Radiation-Detection Systems Are Quietly Running in the Background All Around You


Most people are not aware of how much radiation monitoring goes on around them all the time, including in public places. Airports have sophisticated radiation detectors, for example. In 2022, devices at Heathrow flagged a package that turned out to contain a small amount of uranium. There was no risk to the public, authorities said at the time.

Mirion is one of several companies that make radiation detectors. Its products are used for defense and security applications, as well as in nuclear power plants, laboratories, and research contexts. “If there’s an incident in a nuclear plant like a fuel leak, these systems are connected to the safety system of the nuclear plant, so the nuclear plant will shut down,” explains James Cocks, chief technology officer. Area monitors suck particulate emitted by power plants onto filter paper, which can be analyzed to see whether or not there has been an uncontrolled release of radiation.

The company even makes a radiation detector designed to fit to the underside of a drone. Cocks says that, in the immediate aftermath of Fukushima, such was the need to collect data on radiation that someone drove around on a motorbike with a radiation detector. Drones would, today, offer a safer way of gathering such information, he suggests.

But Mirion also makes handheld detectors that can be carried by personnel keeping an eye on major sports events, for example. And these can distinguish between different types of radiation.
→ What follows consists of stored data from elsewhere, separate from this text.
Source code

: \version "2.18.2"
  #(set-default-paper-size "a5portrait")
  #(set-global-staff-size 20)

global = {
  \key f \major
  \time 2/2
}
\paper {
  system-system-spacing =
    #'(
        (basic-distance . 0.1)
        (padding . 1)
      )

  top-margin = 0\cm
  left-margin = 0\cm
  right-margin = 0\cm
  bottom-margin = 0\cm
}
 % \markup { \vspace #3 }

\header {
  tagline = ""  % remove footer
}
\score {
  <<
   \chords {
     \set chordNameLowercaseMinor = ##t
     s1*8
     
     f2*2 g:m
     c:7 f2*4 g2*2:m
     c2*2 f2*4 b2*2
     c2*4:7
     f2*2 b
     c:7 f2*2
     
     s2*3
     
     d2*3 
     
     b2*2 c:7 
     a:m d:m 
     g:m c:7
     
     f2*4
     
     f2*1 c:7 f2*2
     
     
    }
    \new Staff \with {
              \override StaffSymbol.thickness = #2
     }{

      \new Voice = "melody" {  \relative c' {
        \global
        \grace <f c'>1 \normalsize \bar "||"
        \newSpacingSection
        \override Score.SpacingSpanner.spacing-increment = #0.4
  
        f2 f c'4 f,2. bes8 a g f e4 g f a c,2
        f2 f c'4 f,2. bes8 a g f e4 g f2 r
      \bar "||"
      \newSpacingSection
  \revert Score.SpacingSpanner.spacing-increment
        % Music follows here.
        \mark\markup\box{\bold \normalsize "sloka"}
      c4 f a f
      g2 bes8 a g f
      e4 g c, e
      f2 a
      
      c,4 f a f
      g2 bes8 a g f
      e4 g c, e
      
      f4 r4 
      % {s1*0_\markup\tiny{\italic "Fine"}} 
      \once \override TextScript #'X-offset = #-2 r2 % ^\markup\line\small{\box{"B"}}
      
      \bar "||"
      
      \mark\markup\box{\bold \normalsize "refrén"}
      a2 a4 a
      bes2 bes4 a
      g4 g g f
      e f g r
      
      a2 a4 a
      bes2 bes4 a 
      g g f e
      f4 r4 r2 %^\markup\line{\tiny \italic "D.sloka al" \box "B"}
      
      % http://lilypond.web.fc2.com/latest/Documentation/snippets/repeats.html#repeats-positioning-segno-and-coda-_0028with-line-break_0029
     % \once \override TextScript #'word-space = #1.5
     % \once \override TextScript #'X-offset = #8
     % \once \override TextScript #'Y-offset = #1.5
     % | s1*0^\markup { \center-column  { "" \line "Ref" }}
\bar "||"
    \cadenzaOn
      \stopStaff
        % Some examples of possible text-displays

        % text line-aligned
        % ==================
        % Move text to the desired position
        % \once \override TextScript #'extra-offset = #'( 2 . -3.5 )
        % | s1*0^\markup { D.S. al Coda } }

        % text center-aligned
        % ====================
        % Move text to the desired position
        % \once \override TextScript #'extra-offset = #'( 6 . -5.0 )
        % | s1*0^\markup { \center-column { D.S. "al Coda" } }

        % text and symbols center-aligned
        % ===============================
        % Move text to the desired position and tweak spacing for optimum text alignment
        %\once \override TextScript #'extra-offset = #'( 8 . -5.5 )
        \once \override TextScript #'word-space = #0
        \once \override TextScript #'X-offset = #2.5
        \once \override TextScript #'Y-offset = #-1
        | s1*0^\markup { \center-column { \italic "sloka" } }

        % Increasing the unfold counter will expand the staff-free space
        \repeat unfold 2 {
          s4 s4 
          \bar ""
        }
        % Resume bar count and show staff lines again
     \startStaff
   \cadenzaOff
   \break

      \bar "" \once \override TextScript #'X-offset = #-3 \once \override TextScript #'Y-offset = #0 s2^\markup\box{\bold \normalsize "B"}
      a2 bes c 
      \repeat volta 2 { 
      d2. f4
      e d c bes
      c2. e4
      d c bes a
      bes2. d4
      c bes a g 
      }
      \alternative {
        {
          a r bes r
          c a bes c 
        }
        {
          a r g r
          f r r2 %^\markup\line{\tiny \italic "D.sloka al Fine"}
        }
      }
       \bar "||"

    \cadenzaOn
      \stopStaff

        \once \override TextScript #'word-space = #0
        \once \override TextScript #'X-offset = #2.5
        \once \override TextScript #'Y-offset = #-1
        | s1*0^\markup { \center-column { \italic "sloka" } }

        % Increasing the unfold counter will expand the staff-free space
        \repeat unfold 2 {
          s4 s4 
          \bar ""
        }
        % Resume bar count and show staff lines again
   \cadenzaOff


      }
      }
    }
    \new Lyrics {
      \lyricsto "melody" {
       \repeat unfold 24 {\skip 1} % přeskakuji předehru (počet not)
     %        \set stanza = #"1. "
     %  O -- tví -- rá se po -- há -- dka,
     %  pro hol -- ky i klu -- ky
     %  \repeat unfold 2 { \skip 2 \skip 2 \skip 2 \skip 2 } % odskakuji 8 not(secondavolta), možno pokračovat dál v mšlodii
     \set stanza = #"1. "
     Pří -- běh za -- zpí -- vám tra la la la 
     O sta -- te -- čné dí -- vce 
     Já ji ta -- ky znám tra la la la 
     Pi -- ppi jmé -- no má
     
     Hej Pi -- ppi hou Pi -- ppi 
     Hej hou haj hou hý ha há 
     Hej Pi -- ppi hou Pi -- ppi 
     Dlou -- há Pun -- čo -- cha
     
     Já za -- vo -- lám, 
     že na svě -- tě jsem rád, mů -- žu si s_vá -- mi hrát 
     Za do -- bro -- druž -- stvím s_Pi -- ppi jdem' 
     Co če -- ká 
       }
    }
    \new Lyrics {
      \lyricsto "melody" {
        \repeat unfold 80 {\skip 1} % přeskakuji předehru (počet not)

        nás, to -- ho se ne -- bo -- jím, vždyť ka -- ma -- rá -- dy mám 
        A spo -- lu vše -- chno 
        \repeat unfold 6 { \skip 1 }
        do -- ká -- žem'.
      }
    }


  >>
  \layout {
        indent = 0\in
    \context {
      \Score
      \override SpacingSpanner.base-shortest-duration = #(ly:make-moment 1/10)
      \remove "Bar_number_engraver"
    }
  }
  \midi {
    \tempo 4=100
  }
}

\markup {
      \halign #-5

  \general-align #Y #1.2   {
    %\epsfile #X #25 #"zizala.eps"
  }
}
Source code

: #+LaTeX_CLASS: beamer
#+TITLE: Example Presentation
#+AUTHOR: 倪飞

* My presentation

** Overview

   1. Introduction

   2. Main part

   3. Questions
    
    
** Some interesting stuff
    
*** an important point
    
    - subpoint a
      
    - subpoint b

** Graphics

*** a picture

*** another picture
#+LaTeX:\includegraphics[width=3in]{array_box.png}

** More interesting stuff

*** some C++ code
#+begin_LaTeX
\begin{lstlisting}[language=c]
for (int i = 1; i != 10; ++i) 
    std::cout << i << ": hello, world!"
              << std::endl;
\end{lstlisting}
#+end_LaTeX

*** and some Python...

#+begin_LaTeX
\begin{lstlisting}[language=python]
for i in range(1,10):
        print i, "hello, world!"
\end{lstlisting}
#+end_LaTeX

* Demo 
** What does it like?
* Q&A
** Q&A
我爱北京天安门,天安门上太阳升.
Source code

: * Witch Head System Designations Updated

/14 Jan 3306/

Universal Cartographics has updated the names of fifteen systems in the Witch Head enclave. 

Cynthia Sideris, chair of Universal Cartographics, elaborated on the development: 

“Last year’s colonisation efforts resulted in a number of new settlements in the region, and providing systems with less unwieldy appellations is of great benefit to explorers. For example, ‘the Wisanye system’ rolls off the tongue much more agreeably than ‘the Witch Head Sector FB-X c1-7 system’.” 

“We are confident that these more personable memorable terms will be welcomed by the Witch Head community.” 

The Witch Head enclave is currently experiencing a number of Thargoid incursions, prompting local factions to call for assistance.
You want to be able to tell, for example, whether your higher-than-normal readings are coming from a dirty bomb—or just someone who recently had medical treatment involving a radioisotope. “We can identify whether it’s naturally occurring background radiation, whether it’s a medical radioisotope, or whether it’s a fission product,” says Cocks.

And so one legacy of the Chornobyl and Fukushima disasters is that we now have hugely upgraded radiation-monitoring systems dotted around the world. There has been a marked increase in efforts to track radiation in the wake of those accidents, says Kearfott.

Bonner acknowledges that some people experience anxiety regarding radiation—now and again, a volunteer would build a Safecast detector, switch it on and “freak out” when it began detecting activity, he says. However, it is important to show how pervasive, and variable, background radiation really is, he says: “We absolutely believe that it’s reassuring to let people know what’s going on.”